At one point, he said, the dollar went to $70, hiking the cost of imported stock, adding that the cess compounded those expenses.

"If you have a container of goods to clear valued at US$30,000 that cess really adds up."

LITANY OF EXPENSES

Included in the litany of expenses are the cost of gasoline to transport goods to and from the store, electricity bills increasing by 60 per cent and security expenses.

"We have to have 10 security guards that we pay $150 per hour. It is killing us."

In relation to non-grocery items, Ammar said that those prices must rise, as retailers have to recoup a portion of their expenses.

"Many clothing stores and haberdasheries lost on foreign exchange in the second quarter. So new merchandise will definitely be higher priced," said the store operator.

"From a cost (of merchandise) point of view, we experienced 15-25 per cent price increases but passed on to consumers only a 10-15 per cent increase on the retail level. Again, because of competition, we have to have lower margins."

Also citing competition, stores like Courts and Singer say they have tried to keep prices stable, but have increased some stock.

According to Opal Levy, product executive in charge of bedding at Courts, the furniture giant, part of the strategy included bringing in even more expensive stock in the bedding department.

OSTENTATIOUS PEOPLE

"Jamaicans are ostentatious people and we have upgraded our offering by selling Simmons bedding. The double bed in this brand costs on average $59,999". The average double bed is about $26,000, she said.

Levy states that even though there have been price increases and a more expensive line of products offered, her clients are undaunted.

"Beds are necessary items and will be sold no matter what," Levy said.

However, furniture retailer, Singer Sewing Machine Co, admits that steady price increases have taken effect at their stores.

At Singer, between the months of April to July prices increased on all bedding between 12.5 per cent to 15 per cent.

Novelette Heslop, Singer purchasing officer, said prices moved because of the devaluation of the dollar, but when the dollar stabilised, the cess imposed by the government forced prices to remain the same.

Said Heslop, "Now more persons purchase cheaper lower level beds (priced from $2,995-$9,995) and sales of our high end beds (priced from $15,500 to $25,795) have fallen off dramatically."

According to Heslop, the sales of lower priced beds have risen by 25 per cent and the high-end bed sales have fallen by 30 per cent.

For the upcoming Christmas shopping season, the fate of the retailer and their customer lies in the Government's ability to continue the stability of the market.

HIGHER PRICES

Ammar predicts, "the outlook for Christmas is that most newer merchandise will have higher prices.
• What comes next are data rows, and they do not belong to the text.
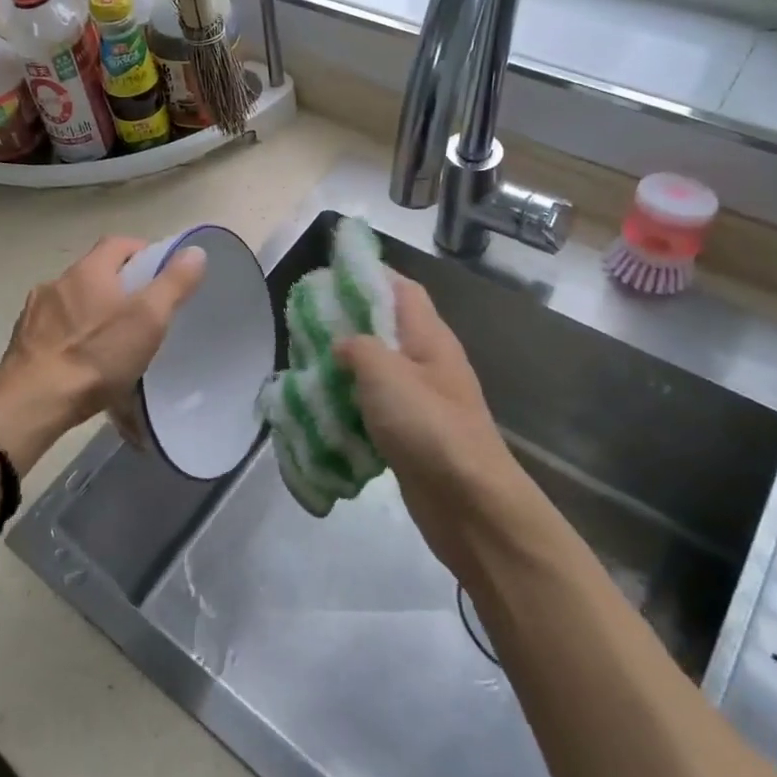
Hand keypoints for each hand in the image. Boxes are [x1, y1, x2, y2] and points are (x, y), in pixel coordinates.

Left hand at [0, 236, 206, 471]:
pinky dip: (71, 336)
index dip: (142, 252)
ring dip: (92, 312)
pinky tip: (81, 362)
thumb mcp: (148, 319)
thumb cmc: (96, 355)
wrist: (33, 402)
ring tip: (111, 341)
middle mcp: (58, 282)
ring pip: (73, 302)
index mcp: (89, 270)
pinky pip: (55, 329)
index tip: (160, 274)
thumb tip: (195, 251)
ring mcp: (35, 312)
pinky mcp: (22, 341)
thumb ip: (173, 283)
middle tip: (142, 312)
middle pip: (95, 272)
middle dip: (119, 286)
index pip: (119, 243)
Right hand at [334, 276, 521, 565]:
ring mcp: (422, 399)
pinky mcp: (412, 433)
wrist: (470, 504)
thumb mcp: (385, 373)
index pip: (402, 288)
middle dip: (348, 322)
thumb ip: (358, 347)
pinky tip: (323, 410)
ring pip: (378, 369)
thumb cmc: (428, 426)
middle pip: (387, 327)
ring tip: (306, 363)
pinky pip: (376, 407)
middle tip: (306, 323)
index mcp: (429, 337)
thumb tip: (342, 344)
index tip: (331, 273)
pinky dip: (351, 404)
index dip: (370, 274)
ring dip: (346, 367)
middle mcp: (428, 361)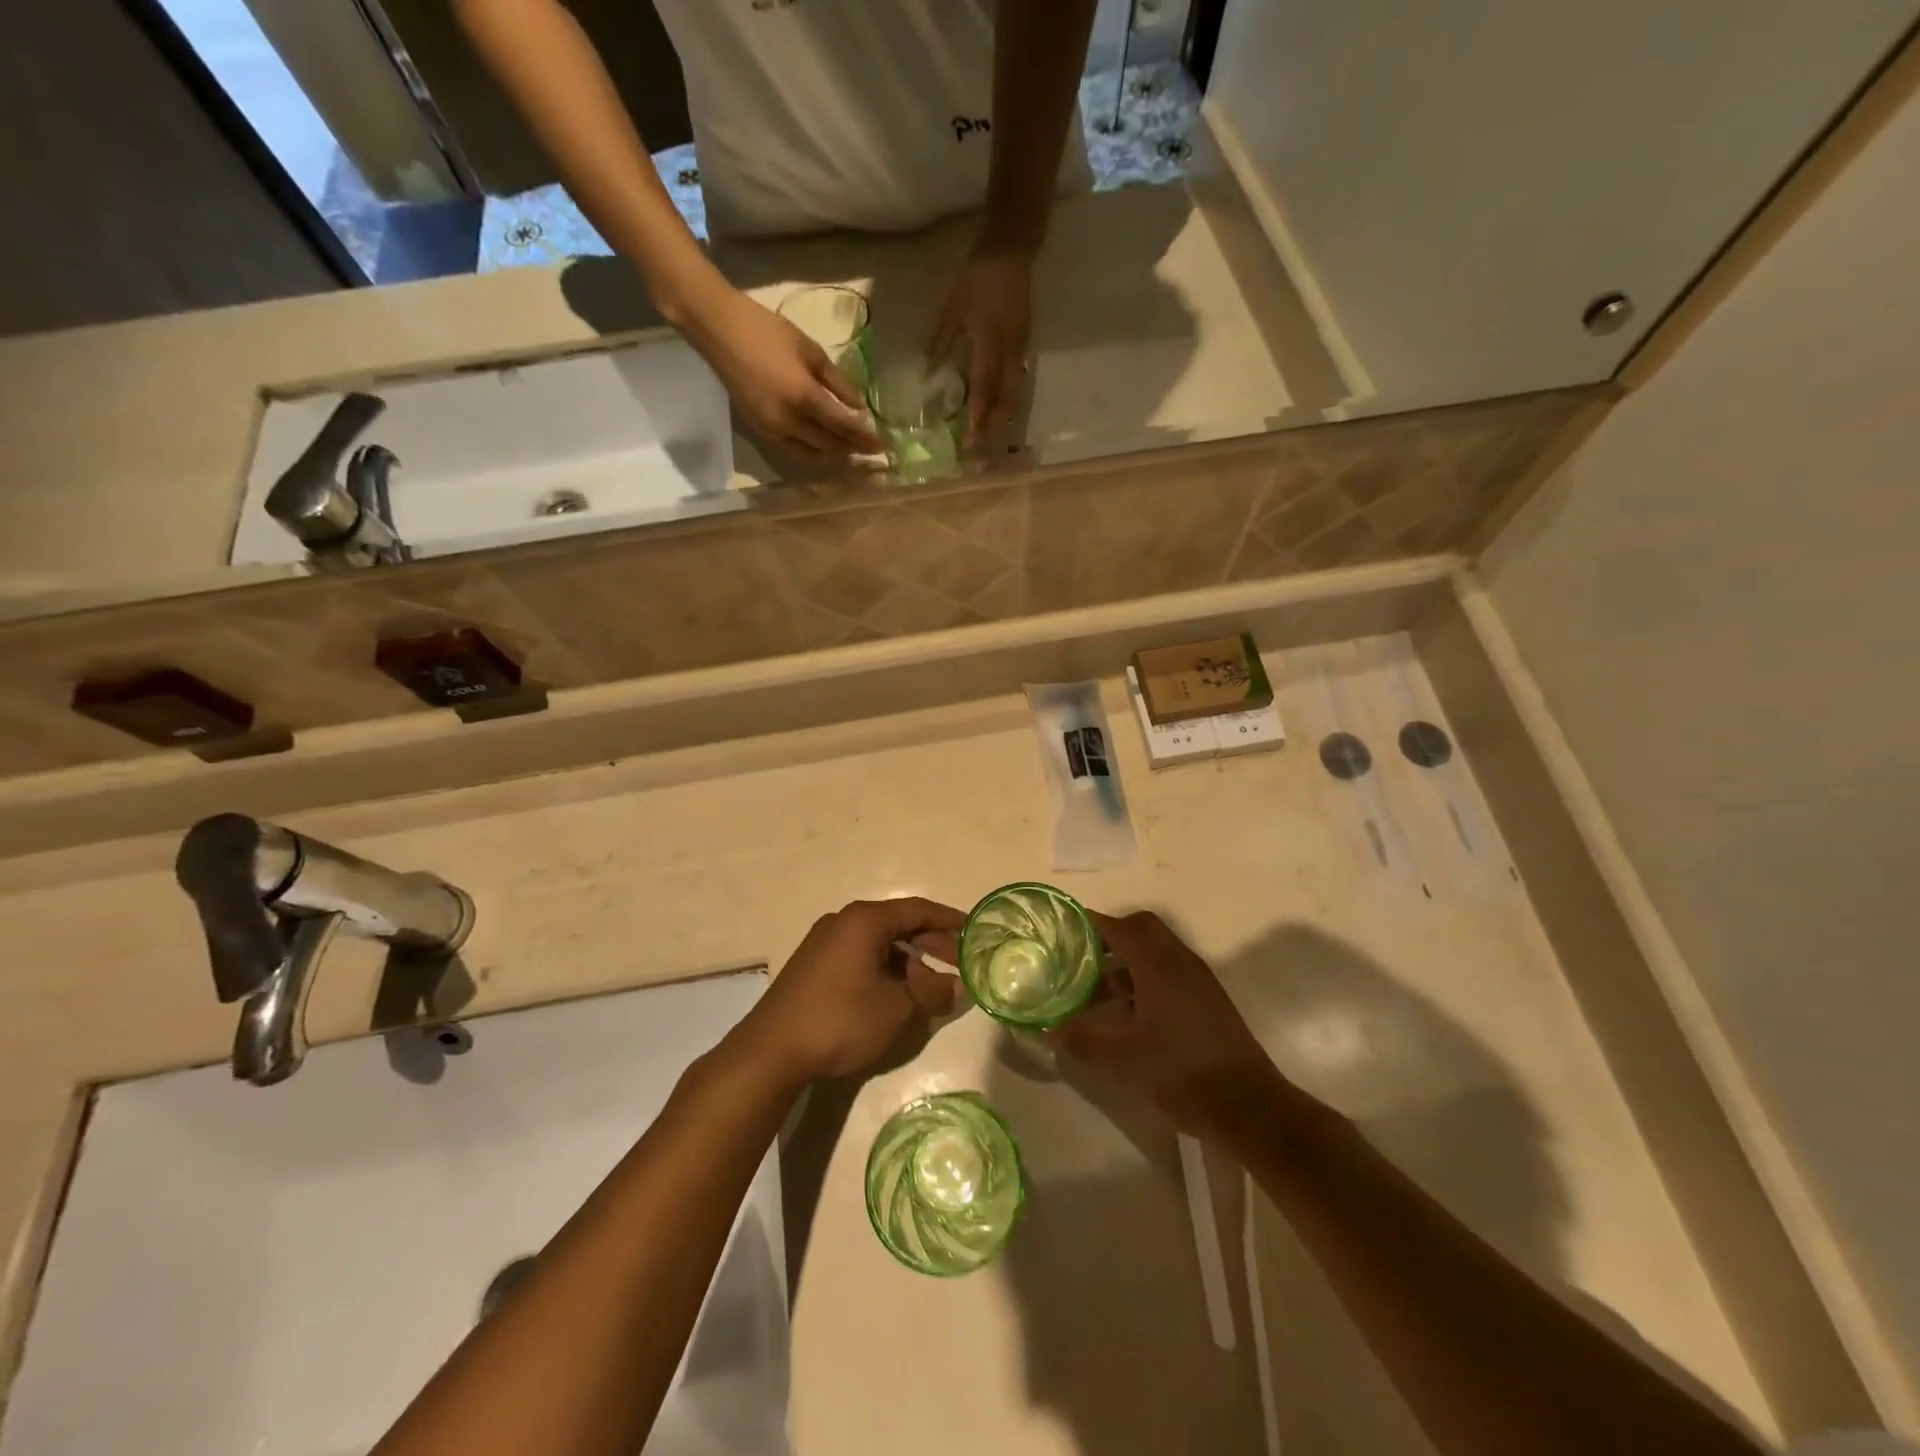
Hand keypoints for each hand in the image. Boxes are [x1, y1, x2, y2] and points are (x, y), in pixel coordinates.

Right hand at [676, 281, 881, 457]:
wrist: (718, 329)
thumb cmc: (767, 330)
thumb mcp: (810, 350)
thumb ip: (837, 381)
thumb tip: (859, 406)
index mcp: (804, 397)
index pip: (845, 427)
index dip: (867, 438)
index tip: (884, 445)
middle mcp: (790, 422)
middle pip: (831, 446)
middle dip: (854, 449)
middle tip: (871, 448)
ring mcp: (773, 430)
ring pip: (812, 454)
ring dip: (834, 453)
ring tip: (850, 447)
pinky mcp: (760, 430)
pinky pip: (794, 450)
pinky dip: (813, 451)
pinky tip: (823, 443)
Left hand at [739, 898, 964, 1084]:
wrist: (771, 1051)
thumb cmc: (841, 1020)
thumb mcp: (896, 1008)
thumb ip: (932, 992)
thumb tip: (958, 988)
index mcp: (865, 920)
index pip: (918, 910)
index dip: (949, 920)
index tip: (975, 930)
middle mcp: (843, 922)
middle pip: (898, 925)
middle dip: (932, 944)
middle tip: (960, 962)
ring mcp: (824, 943)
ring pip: (878, 944)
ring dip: (908, 961)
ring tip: (930, 987)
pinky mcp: (813, 966)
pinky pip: (860, 957)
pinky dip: (884, 970)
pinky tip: (895, 995)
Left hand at [929, 248, 1032, 447]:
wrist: (1012, 251)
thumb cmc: (978, 278)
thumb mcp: (953, 309)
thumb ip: (942, 341)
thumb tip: (929, 371)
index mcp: (989, 346)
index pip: (984, 391)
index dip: (977, 418)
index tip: (970, 441)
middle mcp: (1008, 353)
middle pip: (1005, 399)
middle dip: (994, 426)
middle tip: (984, 449)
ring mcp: (1020, 349)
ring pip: (1014, 392)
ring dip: (1004, 416)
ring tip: (994, 436)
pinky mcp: (1025, 343)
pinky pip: (1017, 378)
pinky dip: (1009, 397)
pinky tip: (1002, 407)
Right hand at [1052, 911, 1292, 1144]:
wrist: (1248, 1107)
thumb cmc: (1182, 1074)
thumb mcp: (1123, 1060)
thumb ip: (1082, 1039)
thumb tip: (1048, 1030)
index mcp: (1159, 966)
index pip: (1120, 927)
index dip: (1090, 924)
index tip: (1063, 931)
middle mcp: (1180, 962)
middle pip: (1141, 929)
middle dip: (1109, 937)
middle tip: (1080, 959)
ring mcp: (1198, 980)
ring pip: (1156, 951)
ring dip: (1126, 962)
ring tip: (1096, 994)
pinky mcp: (1207, 1000)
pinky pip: (1170, 971)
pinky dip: (1144, 979)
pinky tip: (1128, 1014)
The older stock that came in the first quarter is gone. If dollar stays stable prices will not increase, or if the dollar stays within a tight band of 50 cents, then we can accommodate without re-pricing. But with devaluation of $1 or $2, it is a different thing." Factors that will affect final quarter pricing are the availability of foreign currency and consumer confidence.

Ammar states, "If the tourism and mining sector remain buoyant, then there will be less pressure on the foreign exchange market. Because demand for foreign exchange is high in November, the positive filter-down effect of those two markets will give the dollar a break in Christmas. Also good news about the economy helps people feel good and spend more. For Christmas, I am reasonably optimistic. "

While the official figures from the JCC's Business Confidence Index are to be released on October 7th, informal evidence gathered by the President reveals that the retail sector has been able to withstand the travails of the second and third quarters of 2003. An informal survey of JCC members reveals those sales for May were very bad, June was stable, July and August were quite good and 'Back to School' shopping was very good.

It is the new year that is in question.

"I am concerned about the period after January up to the pre-budget period," states Ammar.

But for the immediate future, Ammar advises consumers, "it is the dollar that you need to watch for now, as this will have the greatest effect on future price increases."